Cloud bioinformatics

Personally, the thing I love about cloud computing is never having to ask permission. There's no ops guy or pointy-haired boss between me and the launch-instance button. As lovely as that is, the cloud is also a powerful tool for scientific computing, particularly bioinformatics.

Next-gen sequencing, which can produce gigabytes per day, is one factor pushing bioinformatics into the cloud. Data analysis is now the major bottleneck for sequencing-based experiments. Labs are finding out that generating sequencing data is getting to be cheaper than processing it. According to Dave O’Connor Lab at the University of Wisconsin's Department of Pathology and Laboratory Medicine, "There is a real disconnect between the ability to collect next-generation sequence data (easy) and the ability to analyze it meaningfully (hard)."

O'Connor's group works with LabKey Software, a Seattle-based bioinformatics software company founded by the Fred Hutchinson Cancer Research Center. LabKey develops open-source data management software for proteomics, flow cytometry, plate-based assay, and HIV vaccine study data, described in a presentation by Lead Developer Adam Rauch. Their technology stack seems to include: Java, Spring, GWT, Lucene and Gauva (aka Google Collections). LabKey integrates with the impressive Galaxy genomics workflow system and the Trans-Proteomic Pipeline (TPP).

A good part of modern biology boils down to mining biological data, with the goal of correlating sequence, transcription or peptides to outputs like function, phenotype or disease. Machine learning and statistical modeling tend toward long-running CPU-intensive jobs that get run intermittently as new data arrives, making them ideal candidates for the cloud.

Amazon's EC2 seems to be better positioned than either Microsoft's Azure or Google's AppEngine for scientific computing. Amazon has been ahead of the curve in seeing the opportunity in genomic data overload. Microsoft has made some welcome efforts to attract scientific computing, including the Microsoft Biology Foundation and grants for scientific computing in Azure. But they're fighting a headwind arising from proprietary licensing and a closed ecosystem. Oddly, considering Google's reputation for openness, AppEngine looks surprisingly restrictive.

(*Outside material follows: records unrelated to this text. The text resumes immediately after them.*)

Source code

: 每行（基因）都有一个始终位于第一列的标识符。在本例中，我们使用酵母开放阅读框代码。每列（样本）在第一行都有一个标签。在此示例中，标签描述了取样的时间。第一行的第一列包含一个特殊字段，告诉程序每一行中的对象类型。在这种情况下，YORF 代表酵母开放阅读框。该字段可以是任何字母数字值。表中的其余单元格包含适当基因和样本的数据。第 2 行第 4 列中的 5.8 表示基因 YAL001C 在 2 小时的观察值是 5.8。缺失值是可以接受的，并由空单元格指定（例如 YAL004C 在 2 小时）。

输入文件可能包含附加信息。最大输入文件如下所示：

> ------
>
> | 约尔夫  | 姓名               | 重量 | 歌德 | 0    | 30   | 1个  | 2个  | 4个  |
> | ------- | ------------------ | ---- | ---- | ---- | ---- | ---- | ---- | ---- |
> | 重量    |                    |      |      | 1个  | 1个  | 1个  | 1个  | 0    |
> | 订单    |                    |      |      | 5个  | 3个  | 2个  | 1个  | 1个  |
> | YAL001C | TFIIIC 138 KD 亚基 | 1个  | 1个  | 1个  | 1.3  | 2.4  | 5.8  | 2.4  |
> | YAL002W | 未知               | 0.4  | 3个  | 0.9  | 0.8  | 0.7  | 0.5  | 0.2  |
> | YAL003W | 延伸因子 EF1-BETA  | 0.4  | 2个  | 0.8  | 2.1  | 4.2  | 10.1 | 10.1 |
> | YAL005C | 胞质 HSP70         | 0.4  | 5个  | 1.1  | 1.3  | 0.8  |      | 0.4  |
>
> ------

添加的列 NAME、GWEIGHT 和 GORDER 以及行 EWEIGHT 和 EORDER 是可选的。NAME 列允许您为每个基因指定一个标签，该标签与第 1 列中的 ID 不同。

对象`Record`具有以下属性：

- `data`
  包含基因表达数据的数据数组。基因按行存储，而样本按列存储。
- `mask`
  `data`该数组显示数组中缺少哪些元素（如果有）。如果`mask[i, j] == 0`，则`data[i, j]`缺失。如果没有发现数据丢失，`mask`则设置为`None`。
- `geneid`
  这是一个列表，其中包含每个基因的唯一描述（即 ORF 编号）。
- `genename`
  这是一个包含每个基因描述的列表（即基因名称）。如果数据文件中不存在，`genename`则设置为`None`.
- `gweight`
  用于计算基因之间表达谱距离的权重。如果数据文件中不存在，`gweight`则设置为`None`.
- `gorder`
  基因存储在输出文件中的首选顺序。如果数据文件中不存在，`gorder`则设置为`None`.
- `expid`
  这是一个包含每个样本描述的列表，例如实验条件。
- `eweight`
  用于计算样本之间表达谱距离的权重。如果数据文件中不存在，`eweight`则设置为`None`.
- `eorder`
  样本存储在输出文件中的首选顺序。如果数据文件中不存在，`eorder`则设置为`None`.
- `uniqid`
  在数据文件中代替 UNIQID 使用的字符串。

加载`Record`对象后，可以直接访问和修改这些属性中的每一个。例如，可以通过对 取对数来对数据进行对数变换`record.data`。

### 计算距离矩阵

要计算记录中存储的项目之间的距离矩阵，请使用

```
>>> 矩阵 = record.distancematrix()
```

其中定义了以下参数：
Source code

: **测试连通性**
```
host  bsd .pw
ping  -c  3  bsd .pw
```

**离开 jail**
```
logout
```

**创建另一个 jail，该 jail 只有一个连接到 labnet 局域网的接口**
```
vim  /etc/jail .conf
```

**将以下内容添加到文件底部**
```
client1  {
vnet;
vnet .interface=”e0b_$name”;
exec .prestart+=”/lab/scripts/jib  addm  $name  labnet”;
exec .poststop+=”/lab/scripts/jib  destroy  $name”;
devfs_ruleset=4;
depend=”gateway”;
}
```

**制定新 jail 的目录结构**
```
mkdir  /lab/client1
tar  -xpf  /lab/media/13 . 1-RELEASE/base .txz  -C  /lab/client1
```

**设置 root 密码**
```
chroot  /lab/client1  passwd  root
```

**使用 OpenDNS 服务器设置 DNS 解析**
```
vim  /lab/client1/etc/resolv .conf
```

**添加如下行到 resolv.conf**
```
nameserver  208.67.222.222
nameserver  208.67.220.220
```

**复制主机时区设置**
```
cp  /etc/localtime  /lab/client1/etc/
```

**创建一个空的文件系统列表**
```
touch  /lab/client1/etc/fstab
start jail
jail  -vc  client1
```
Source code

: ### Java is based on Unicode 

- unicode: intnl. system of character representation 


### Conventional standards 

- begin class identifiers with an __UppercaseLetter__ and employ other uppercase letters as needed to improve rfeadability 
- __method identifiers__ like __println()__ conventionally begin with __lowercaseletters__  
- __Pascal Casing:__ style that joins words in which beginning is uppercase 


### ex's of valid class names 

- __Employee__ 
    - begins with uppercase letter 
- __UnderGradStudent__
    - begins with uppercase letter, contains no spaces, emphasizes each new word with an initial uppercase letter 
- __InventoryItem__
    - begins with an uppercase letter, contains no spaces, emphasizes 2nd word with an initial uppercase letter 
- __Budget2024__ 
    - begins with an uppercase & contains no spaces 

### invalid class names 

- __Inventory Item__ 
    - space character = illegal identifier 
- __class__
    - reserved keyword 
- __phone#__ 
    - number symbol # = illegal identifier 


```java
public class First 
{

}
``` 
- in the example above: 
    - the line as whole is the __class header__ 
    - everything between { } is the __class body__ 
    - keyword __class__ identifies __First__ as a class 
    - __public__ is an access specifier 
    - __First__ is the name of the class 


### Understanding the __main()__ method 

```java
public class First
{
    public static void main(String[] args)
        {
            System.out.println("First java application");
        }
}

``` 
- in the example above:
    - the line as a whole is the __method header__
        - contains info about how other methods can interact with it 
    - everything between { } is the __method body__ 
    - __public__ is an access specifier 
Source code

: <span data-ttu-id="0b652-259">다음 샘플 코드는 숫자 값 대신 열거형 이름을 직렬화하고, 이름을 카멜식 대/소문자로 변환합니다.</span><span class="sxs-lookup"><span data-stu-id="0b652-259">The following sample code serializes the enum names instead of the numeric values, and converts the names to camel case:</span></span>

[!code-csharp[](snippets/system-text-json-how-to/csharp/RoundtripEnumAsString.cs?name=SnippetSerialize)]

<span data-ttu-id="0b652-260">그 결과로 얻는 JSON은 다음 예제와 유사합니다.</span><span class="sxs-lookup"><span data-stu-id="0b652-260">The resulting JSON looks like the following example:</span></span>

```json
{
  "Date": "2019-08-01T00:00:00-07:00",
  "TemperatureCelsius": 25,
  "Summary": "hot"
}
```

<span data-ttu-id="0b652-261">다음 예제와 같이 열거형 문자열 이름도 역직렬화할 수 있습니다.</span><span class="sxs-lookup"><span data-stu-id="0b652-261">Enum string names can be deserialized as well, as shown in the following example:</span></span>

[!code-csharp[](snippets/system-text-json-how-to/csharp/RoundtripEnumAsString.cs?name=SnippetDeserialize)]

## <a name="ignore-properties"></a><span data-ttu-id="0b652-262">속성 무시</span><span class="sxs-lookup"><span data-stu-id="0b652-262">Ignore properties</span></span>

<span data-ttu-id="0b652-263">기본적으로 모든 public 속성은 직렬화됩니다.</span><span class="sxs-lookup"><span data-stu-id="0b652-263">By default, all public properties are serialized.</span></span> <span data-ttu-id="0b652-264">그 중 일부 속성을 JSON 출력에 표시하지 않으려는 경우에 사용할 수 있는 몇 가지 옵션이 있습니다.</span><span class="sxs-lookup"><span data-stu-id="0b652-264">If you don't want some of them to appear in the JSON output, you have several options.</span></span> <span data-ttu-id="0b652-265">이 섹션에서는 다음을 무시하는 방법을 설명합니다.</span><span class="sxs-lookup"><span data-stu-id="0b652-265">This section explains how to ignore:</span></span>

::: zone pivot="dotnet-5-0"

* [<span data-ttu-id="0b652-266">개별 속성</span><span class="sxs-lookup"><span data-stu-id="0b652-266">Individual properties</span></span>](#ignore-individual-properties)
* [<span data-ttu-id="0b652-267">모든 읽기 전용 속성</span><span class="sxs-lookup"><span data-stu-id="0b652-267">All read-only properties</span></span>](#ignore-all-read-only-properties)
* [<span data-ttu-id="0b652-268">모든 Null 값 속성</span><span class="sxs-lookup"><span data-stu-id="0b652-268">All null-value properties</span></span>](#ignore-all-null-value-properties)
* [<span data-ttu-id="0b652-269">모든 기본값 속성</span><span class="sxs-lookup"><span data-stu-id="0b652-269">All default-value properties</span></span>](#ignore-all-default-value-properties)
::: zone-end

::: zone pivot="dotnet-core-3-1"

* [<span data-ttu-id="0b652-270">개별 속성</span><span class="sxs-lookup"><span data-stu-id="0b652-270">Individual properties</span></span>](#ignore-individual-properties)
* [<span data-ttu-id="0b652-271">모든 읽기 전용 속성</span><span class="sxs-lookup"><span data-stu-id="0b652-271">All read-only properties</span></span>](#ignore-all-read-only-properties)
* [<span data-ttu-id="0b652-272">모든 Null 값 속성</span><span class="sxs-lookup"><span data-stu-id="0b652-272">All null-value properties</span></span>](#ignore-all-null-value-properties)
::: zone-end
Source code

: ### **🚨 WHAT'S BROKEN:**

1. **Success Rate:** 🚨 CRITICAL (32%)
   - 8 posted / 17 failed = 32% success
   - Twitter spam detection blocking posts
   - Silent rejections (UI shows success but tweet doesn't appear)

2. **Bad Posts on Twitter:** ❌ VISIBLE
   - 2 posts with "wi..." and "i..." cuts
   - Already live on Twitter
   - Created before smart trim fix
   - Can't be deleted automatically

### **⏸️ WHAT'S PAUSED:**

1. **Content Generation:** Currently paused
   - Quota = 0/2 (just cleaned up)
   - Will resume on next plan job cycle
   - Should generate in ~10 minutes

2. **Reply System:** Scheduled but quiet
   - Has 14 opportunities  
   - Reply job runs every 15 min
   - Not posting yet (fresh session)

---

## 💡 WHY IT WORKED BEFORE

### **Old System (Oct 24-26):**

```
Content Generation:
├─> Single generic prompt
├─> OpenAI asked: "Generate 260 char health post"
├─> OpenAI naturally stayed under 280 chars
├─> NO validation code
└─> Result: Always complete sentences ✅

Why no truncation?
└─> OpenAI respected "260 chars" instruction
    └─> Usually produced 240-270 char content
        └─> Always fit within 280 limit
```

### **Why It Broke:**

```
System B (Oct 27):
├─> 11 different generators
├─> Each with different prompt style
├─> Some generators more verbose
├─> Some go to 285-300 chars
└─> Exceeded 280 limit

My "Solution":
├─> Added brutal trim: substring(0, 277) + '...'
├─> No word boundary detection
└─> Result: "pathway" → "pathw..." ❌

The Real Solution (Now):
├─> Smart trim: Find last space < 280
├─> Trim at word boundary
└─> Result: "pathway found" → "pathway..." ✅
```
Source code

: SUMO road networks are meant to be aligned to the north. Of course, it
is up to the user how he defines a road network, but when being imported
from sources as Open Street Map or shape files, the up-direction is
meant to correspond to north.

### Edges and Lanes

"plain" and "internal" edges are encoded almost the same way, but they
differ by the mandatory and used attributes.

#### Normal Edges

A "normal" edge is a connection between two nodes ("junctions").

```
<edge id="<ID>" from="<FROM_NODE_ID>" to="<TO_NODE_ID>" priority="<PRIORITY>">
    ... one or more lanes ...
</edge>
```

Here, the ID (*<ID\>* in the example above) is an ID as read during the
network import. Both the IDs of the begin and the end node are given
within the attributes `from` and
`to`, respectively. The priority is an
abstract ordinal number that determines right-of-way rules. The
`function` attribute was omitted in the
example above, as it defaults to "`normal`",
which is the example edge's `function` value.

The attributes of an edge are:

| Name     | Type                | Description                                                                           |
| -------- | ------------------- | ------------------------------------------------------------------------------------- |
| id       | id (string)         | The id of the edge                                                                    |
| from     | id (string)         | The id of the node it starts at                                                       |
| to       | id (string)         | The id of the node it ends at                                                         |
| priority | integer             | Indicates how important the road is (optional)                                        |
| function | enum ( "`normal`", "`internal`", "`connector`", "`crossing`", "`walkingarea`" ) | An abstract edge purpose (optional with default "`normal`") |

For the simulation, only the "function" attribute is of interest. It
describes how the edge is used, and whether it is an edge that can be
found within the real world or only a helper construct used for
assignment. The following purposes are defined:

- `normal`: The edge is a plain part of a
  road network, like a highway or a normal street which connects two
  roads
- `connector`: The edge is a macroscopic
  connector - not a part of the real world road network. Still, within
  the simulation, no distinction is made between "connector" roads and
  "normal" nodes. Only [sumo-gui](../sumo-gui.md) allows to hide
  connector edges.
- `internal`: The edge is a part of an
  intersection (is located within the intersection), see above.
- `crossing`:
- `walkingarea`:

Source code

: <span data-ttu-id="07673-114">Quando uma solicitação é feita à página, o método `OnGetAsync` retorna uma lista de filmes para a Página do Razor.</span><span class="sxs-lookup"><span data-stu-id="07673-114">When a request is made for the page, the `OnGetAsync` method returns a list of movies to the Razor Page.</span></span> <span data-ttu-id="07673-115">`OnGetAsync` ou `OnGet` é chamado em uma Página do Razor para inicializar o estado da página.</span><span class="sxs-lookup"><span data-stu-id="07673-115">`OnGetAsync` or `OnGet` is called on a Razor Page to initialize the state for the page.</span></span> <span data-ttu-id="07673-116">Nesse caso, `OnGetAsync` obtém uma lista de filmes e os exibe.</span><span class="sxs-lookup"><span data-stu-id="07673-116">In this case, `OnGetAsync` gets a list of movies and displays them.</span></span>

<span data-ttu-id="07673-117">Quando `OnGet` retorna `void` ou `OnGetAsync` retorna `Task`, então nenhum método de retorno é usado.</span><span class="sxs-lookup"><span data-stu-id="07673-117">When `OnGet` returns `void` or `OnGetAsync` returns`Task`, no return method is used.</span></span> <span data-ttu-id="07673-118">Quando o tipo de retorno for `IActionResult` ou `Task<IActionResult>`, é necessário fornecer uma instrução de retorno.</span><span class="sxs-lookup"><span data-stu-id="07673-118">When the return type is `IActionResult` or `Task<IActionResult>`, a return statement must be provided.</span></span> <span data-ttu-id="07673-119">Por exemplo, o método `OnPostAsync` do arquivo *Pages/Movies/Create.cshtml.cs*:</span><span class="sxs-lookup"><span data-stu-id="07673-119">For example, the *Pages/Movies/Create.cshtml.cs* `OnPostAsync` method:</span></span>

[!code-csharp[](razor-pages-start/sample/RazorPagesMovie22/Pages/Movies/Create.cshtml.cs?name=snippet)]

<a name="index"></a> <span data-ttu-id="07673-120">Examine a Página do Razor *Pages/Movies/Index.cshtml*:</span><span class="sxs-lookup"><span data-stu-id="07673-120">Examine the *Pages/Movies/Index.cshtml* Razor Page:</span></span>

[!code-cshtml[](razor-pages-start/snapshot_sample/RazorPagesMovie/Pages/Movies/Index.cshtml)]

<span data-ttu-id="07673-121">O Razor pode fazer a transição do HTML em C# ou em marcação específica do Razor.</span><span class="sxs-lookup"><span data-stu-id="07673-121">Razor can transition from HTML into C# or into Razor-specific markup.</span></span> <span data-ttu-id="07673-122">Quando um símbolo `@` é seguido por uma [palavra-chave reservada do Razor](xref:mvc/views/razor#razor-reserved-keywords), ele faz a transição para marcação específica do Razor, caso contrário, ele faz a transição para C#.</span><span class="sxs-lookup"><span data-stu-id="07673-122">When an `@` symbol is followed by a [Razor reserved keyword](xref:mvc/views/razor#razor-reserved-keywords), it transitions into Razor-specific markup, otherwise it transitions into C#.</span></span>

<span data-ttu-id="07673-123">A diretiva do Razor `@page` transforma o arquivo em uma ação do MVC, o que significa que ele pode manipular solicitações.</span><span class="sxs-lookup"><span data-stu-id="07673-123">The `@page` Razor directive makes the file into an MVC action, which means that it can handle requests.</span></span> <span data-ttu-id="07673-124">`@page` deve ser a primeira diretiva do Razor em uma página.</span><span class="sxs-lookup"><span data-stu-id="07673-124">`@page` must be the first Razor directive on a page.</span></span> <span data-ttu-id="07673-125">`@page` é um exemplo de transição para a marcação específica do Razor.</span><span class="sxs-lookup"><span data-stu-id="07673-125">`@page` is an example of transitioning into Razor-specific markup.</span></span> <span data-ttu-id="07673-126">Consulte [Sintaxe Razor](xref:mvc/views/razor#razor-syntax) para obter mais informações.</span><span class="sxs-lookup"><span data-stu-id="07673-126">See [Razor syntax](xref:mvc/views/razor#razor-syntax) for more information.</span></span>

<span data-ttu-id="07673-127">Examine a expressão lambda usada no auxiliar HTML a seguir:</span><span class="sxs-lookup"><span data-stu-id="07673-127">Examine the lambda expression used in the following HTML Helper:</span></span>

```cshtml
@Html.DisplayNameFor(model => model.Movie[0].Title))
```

Research computing typically involves building and installing binaries, programming in an odd patchwork of languages and long running CPU intensive tasks, none of which is particularly welcome on AppEngine. Maybe Google has a better offering in the works?

It's worth noting that open-source works without friction in cloud environments while many proprietary vendors have been slow to adapt their licensing models to on-demand scaling. For example, lots of folks are using R for machine learning in the cloud, while MatLab is still bogged down in licensing issues. The not-having-to-ask-permission aspect is lost.

According to Xconomy, Seattle has a growing advantage in the cloud. There are several Seattle companies operating in the bioinformatics and cloud spaces. Sage Bionetworks, also linked to FHCRC, was founded by Eric Schadt, also of Pacific Biosciences, and Stephen Friend former founder of Rosetta Inpharmatics. Revolution Analytics sells a scalable variant of R for all kinds of applications including life sciences. Seattle hosts a lot of activity in analytics, cloud computing and biotechnology, which will keep Seattle on the technology map for some time to come.